§ **Material for the task**:
☆ ☆ ☆ ☆
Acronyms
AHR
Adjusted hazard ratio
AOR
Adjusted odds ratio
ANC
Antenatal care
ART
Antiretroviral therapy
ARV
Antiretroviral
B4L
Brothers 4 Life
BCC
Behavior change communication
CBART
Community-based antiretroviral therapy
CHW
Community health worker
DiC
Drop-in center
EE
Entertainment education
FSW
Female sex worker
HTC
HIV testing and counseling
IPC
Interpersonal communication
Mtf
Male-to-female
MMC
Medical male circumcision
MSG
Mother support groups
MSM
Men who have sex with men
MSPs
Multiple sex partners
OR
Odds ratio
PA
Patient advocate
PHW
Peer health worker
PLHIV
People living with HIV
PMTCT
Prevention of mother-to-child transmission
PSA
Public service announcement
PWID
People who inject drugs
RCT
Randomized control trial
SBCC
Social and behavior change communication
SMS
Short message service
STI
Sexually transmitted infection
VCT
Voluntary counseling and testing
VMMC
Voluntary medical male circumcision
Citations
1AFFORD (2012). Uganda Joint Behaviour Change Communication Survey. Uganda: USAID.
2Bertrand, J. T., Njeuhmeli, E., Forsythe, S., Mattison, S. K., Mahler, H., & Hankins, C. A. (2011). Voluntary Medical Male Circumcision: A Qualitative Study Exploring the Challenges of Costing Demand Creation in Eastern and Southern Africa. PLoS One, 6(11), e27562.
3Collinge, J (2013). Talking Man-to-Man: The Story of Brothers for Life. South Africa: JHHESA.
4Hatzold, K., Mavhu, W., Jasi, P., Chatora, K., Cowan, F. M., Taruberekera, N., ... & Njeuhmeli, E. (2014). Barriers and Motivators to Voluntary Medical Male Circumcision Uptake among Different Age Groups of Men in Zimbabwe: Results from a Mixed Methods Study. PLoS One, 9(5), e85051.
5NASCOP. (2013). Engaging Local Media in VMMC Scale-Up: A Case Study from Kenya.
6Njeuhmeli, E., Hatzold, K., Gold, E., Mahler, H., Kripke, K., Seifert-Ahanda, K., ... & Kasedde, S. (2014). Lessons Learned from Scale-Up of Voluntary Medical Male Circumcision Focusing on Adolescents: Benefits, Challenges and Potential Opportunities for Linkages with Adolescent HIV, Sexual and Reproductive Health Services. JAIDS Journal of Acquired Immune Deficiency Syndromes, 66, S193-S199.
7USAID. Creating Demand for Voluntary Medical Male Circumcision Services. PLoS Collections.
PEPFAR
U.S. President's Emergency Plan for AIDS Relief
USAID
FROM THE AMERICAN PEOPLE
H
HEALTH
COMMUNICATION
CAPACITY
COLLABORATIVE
☆ ☆ ☆ ☆
§ **Task to complete**: In the listing above, take the line containing "2Bertrand, J. T., Njeuhmeli, E., Forsythe, S., Mattison, S." as the start and write out every line through the last one exactly, with nothing added.

§ **Final answer**:
2Bertrand, J. T., Njeuhmeli, E., Forsythe, S., Mattison, S. K., Mahler, H., & Hankins, C. A. (2011). Voluntary Medical Male Circumcision: A Qualitative Study Exploring the Challenges of Costing Demand Creation in Eastern and Southern Africa. PLoS One, 6(11), e27562.
3Collinge, J (2013). Talking Man-to-Man: The Story of Brothers for Life. South Africa: JHHESA.
4Hatzold, K., Mavhu, W., Jasi, P., Chatora, K., Cowan, F. M., Taruberekera, N., ... & Njeuhmeli, E. (2014). Barriers and Motivators to Voluntary Medical Male Circumcision Uptake among Different Age Groups of Men in Zimbabwe: Results from a Mixed Methods Study. PLoS One, 9(5), e85051.
5NASCOP. (2013). Engaging Local Media in VMMC Scale-Up: A Case Study from Kenya.
6Njeuhmeli, E., Hatzold, K., Gold, E., Mahler, H., Kripke, K., Seifert-Ahanda, K., ... & Kasedde, S. (2014). Lessons Learned from Scale-Up of Voluntary Medical Male Circumcision Focusing on Adolescents: Benefits, Challenges and Potential Opportunities for Linkages with Adolescent HIV, Sexual and Reproductive Health Services. JAIDS Journal of Acquired Immune Deficiency Syndromes, 66, S193-S199.
7USAID. Creating Demand for Voluntary Medical Male Circumcision Services. PLoS Collections.
PEPFAR
U.S. President's Emergency Plan for AIDS Relief
USAID
FROM THE AMERICAN PEOPLE
H
HEALTH
COMMUNICATION
CAPACITY
COLLABORATIVE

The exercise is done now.